Similarly, the Limited Access level has its complexities. If a company offers this level of privacy, it’s good to understand exactly under what circumstances its employees may look at your data. And if they might look at your data, there are shades of gray in terms of how private the data remains. For example, if a limited group of employees in a secure environment can see only short snippets that have been disassociated from your company ID, that’s more secure than if a large number of employees can freely browse your data.
In outlining levels of privacy, I am not addressing the question of security.
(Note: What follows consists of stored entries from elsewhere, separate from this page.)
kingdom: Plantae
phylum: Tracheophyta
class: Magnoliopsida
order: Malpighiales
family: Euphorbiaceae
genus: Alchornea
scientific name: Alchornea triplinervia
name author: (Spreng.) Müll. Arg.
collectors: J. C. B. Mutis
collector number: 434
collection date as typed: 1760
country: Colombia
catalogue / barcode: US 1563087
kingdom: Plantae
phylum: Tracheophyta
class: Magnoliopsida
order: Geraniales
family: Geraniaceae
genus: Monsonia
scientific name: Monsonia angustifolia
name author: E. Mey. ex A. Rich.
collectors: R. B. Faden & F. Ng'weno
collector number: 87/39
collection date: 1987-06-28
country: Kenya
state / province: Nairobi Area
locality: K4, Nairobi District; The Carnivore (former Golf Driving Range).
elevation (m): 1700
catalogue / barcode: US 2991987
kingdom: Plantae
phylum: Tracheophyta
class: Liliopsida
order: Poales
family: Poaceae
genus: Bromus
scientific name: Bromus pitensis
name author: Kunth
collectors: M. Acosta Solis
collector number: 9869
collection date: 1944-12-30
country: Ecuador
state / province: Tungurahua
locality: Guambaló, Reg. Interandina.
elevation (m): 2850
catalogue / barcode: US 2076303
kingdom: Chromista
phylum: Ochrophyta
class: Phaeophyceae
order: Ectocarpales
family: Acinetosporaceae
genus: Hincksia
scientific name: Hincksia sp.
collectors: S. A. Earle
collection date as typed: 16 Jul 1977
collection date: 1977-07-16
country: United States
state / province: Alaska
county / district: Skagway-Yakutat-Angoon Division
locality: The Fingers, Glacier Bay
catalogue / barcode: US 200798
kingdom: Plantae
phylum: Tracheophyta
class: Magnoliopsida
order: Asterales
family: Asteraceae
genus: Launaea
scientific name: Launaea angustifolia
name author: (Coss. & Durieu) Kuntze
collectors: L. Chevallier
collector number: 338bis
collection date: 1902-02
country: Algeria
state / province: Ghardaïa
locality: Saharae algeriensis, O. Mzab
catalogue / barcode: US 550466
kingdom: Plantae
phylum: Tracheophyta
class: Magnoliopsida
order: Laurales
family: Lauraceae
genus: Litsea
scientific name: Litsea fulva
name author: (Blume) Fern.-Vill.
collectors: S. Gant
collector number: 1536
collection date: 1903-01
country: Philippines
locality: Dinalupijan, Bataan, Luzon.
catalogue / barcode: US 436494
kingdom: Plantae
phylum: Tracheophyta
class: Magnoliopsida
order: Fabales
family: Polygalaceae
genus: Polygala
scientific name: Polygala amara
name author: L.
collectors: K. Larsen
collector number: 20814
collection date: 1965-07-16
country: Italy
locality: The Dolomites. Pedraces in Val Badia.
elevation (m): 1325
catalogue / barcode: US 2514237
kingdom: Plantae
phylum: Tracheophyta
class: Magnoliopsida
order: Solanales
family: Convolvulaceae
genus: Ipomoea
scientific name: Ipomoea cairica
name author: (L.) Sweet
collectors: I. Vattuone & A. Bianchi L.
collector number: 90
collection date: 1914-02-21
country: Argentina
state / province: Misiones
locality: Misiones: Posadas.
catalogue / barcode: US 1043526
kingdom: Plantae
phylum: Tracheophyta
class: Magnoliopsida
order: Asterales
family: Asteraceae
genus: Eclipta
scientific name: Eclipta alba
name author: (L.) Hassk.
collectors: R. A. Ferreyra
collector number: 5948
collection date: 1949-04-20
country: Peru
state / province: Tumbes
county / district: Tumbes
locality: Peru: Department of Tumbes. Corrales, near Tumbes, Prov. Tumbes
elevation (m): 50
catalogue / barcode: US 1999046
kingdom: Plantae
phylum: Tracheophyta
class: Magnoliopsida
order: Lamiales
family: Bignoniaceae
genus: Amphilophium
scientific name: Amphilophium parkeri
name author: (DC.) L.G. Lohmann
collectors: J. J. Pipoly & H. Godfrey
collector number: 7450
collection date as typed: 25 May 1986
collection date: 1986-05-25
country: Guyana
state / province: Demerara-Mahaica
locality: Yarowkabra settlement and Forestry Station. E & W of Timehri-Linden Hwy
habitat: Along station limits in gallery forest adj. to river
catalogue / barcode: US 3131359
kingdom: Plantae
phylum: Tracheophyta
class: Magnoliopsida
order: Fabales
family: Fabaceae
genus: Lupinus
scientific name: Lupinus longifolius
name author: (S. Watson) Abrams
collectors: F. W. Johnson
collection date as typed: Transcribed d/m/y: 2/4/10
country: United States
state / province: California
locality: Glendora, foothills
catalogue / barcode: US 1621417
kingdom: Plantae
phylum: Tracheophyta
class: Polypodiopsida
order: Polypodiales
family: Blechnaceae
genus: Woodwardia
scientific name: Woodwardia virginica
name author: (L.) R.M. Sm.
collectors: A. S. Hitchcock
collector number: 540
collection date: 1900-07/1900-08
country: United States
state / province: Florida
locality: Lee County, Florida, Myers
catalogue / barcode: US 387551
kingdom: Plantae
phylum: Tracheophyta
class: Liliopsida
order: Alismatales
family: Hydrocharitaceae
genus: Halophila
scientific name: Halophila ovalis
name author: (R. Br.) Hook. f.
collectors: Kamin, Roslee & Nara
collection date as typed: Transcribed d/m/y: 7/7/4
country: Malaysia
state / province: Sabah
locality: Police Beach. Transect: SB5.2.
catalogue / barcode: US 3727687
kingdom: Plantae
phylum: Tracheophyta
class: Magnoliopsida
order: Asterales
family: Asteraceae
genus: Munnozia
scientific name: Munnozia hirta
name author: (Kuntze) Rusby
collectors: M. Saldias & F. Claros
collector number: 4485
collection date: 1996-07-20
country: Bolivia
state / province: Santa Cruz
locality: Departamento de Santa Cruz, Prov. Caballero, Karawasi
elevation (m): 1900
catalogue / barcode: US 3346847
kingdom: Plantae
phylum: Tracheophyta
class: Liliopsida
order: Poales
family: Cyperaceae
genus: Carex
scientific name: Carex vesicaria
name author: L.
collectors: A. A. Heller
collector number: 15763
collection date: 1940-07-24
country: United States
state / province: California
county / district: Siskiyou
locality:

To trust a company to deliver a promised level of privacy is also to trust that its IT infrastructure is secure enough to keep that promise.
Over the past decade, cloud hosted SaaS software has gained considerable traction. But some customers insist on running on-prem solutions within their own data centers. One reason is that many SaaS providers offer only No Guarantees or No Outside Exposure, but many customers’ data is so sensitive that it requires Limited Access.